I think we can help our students and change our educational structure without tearing everything up from the past and creating anew, but creating layers and turning footpaths into superhighways across disciplines to give people the opportunity to learn from people in another discipline.
— Susan Hockfield, former MIT president
Aoun noted the tension in higher education between a pure liberal arts education and gaining technical knowledge—as he put it, “the traditional dichotomy between learning to live and learning to earn a living.”
Hockfield said this is a critical question in higher education. She emphasized the importance of both, while also pointing to Northeastern’s leadership in experiential education and underscoring the value students gain from getting practical experience.
So, how do you engineer an education for practice? Hockfield recalled MIT’s move to place greater emphasis on creating a sustainable energy future. She said graduate students formed an energy club in an effort to extend their knowledge beyond their discipline-specific education. This inspired the development of an academic minor in which students pair deep study in one energy-related discipline with experiences in energy practice across all of MIT’s schools.

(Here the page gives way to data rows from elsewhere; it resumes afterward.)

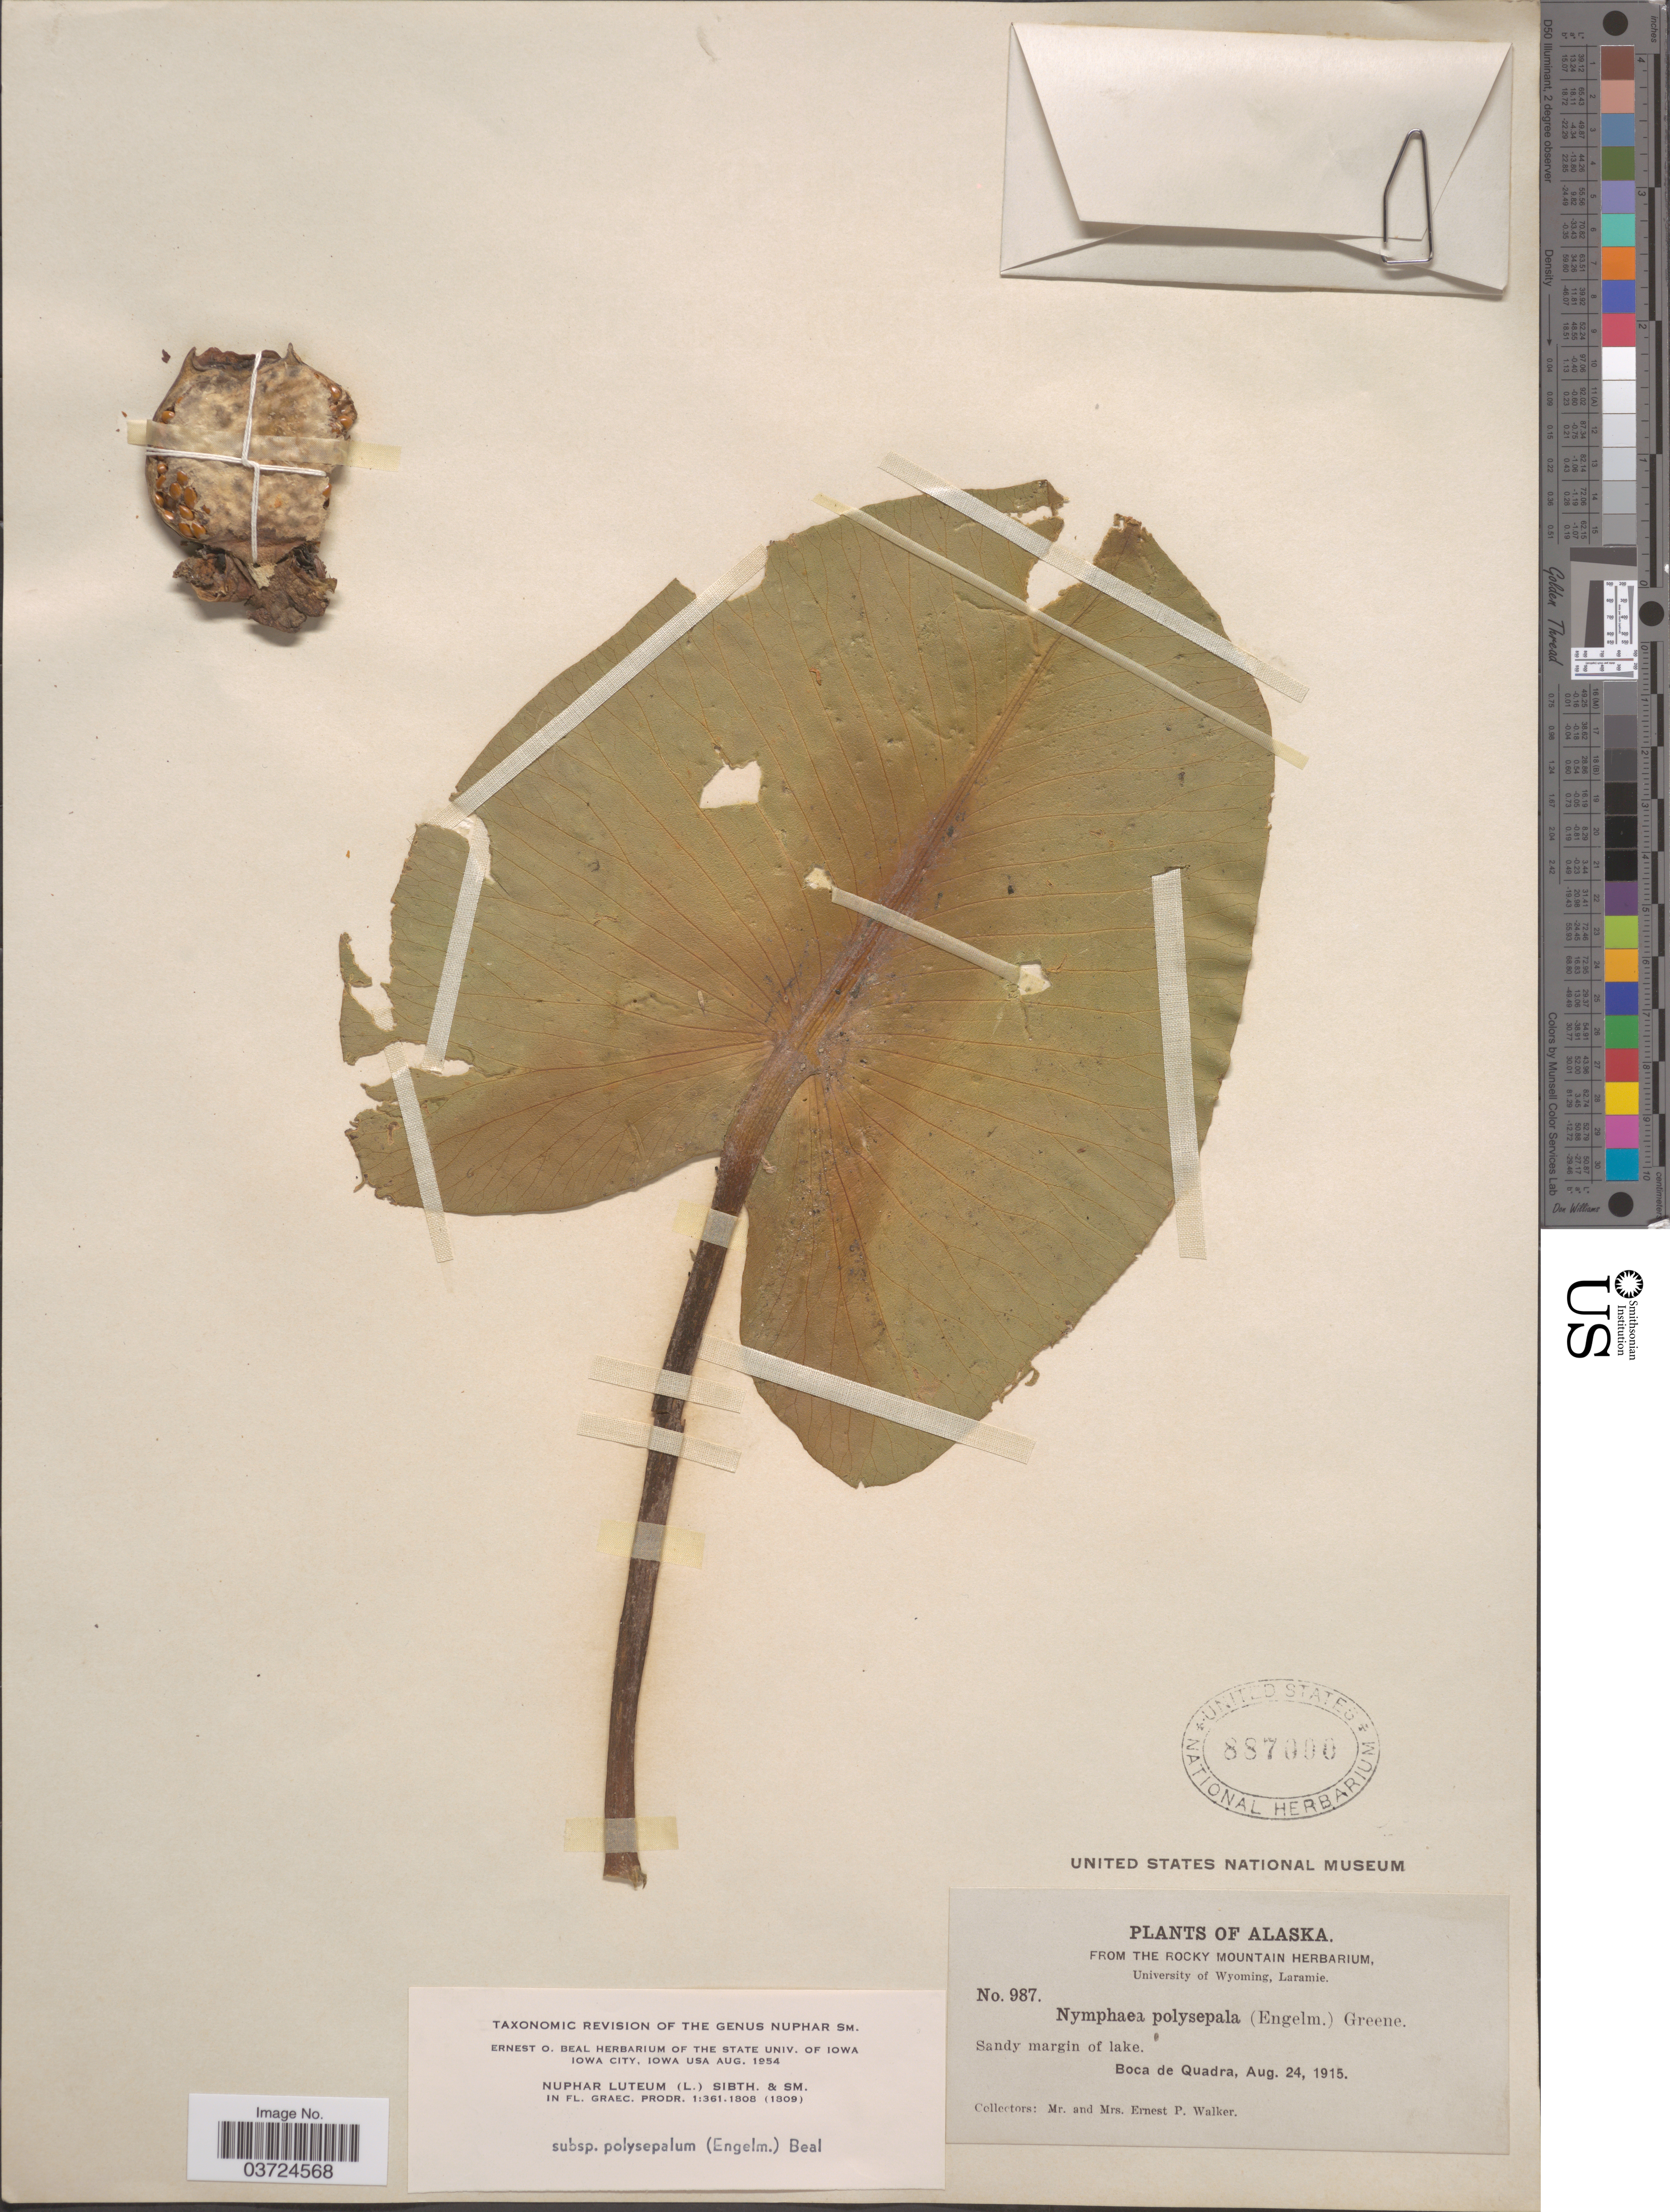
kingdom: Plantae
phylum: Tracheophyta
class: Magnoliopsida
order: Nymphaeales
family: Nymphaeaceae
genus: Nuphar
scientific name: Nuphar polysepala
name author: Englem.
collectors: E. P. Walker & E. Walker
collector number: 987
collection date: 1915-08-24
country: United States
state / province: Alaska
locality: Boca de Quadra.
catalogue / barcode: US 887000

“I think we can help our students and change our educational structure without tearing everything up from the past and creating anew, but creating layers and turning footpaths into superhighways across disciplines to give people the opportunity to learn from people in another discipline,” she said.
The panel also discussed online education, which all three championed the value of but also acknowledged its limitations. Bacow said he doesn’t envision residential education ever going away, noting the value of the in-person experience. To illustrate the point, he compared the experience of listening to a symphony in person to listening to a downloaded file on a smartphone.
Hockfield said lectures have been a primary education method for centuries, and it still works. “As we continue to develop these technologies,” she added, “we will get better at understanding what you can learn online and what you have to learn in person.”